Texto fornecido:
_ _ _

Por pbagora.com.br

O ex-ministro da Justiça e ex-juiz da Operação Lava Jato, Sérgio Moro, protagonizou, nesta sexta-feira (24), a mais vexatória e preocupante situação política já vivida pelo (des)governo do “mito” Jair Messias Bolsonaro.

Em meio a uma entrevista coletiva para a imprensa, o homem que, calculadamente, mandou Luiz Inácio Lula da Silva para a cadeia, pavimentando a meteórica chegada de Bolsonaro ao Palácio do Planalto, pediu demissão do cargo, com o qual foi compensado pelas facilidades proporcionadas ao presidente.

E mais, numa delação voluntária, Moro deixou o governo em tremenda sinuca de bico: revelou que o presidente da República cometeu crime de responsabilidade de magnitude tal que, agora sim, parece inevitável botar pra frente mais um pedido de impeachment – o 24º a se acumular nas gavetas do presidente da Câmara Federal, Rodrigo Maia. Este com uma diferença: dado o seu teor de impacto no cenário nacional e sobre a opinião pública do Brasil, dificilmente não seria o gatilho acionado para defenestrar Bolsonaro da Presidência da República.

Segundo o ex-ministro da Justiça, o presidente da República queria porque queria promover trocas de superintendentes da Polícia Federal em várias regiões do Brasil, substituindo-os por gente da sua mais absoluta confiança, próxima dele, a ponto de puder contatá-las diretamente a qualquer hora e exigir relatórios sobre as investigações que fossem do seu interesse ou lhe oferecesse preocupações…

Dois coelhos
Desde as primeiras horas desta sexta-feira, de Norte a Sul do Brasil, já havia uma quase certeza de que o ex-juiz da Lava Jato iria jogar m… no ventilador. Menos, é claro, aquele conhecido bloco frenético de fanáticos pelas ideias e atitudes truculentas do “mito”, que o Brasil apelidou de gado.

Pois bem, Sérgio Moro além de pedir demissão do Ministério da Justiça, ainda aproveitou a oportunidade para, subliminarmente, lançar-se pré-candidato à sucessão de Jair Messias Bolsonaro. Foi quando afirmou, alto e bom som, que continuará à disposição e a serviço do Brasil sempre que chamado.

_ _ _

Dados fornecidos:
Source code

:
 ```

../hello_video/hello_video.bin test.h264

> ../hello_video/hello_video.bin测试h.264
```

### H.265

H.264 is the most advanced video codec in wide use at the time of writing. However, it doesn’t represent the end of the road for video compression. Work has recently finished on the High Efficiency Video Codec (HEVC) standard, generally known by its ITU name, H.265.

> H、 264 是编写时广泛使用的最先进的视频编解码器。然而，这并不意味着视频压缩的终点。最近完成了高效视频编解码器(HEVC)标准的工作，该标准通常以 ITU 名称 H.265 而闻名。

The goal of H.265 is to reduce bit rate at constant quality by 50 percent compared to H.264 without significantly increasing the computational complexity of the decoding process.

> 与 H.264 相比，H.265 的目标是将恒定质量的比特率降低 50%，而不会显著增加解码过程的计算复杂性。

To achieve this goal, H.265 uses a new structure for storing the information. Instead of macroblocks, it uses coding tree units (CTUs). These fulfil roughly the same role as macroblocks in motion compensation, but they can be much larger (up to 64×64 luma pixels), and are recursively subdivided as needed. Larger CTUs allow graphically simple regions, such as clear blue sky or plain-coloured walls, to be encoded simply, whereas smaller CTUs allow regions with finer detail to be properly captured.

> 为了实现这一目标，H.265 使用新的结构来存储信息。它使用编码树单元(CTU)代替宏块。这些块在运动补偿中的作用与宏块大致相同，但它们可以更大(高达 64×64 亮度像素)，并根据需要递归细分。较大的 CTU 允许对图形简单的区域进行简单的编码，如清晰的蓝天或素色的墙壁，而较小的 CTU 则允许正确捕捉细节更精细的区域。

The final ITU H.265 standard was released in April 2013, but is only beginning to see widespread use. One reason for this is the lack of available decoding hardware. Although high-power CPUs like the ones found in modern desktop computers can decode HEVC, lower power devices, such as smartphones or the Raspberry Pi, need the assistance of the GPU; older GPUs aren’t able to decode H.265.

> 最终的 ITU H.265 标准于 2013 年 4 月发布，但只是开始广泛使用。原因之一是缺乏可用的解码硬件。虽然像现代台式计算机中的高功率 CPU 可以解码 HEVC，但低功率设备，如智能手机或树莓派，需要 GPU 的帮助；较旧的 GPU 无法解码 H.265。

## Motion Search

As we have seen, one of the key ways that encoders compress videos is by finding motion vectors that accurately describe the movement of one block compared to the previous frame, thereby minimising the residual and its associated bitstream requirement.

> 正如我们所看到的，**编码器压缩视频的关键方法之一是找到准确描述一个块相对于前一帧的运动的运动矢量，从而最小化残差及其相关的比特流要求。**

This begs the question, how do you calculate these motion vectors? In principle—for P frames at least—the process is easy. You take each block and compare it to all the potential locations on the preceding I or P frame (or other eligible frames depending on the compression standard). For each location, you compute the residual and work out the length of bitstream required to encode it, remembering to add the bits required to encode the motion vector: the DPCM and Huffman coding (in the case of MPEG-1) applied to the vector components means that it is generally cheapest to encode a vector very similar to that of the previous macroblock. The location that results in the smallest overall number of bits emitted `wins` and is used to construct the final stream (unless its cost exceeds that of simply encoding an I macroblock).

_ _ _

Ordem de serviço 1: Quais pessoas são mencionadas pelo nome no texto sobre a demissão de Sérgio Moro?
Ordem de serviço 2: Dê sequência ao texto sobre a demissão de Sérgio Moro, começando logo após a última frase apresentada.

Área de resposta 1:
- Sérgio Moro
- Jair Messias Bolsonaro
- Luiz Inácio Lula da Silva
- Rodrigo Maia

Área de resposta 2:
No fogo
Na verdade, há muito tempo Jair Bolsonaro vinha fritando Sérgio Moro. O “mito” não suporta ter por perto alguém que lhe faça a mais tênue das sombras. E, como já é notório, qualquer auxiliar com o mínimo de bom senso, inteligência, de ação e de noção de administrar a coisa pública, inevitavelmente, se torna um enorme eclipse para a imagem do Messias.

Dois ou três meses depois de tomar posse, Bolsonaro já deu o primeiro chega pra lá em Moro, ao desautorizar a nomeação de um indicado do então ministro para um conselho consultivo do Ministério da Justiça; impôs a troca de nomes da simpatia de Moro na Polícia Federal no Rio de Janeiro; autorizou a saída do Coaf do Ministério da Justiça, etc.

Racha
Moro não só pediu demissão e empurrou o Governo Bolsonaro para o abismo. Além de se insinuar pré-candidato à Presidência da República, levará consigo documentos (e quem sabe áudios) capazes de comprometer as estruturas do governo, além de uma fatia generosa de apoiadores no Congresso Nacional, inclusive nas bancadas da bala, da bíblia e do boi.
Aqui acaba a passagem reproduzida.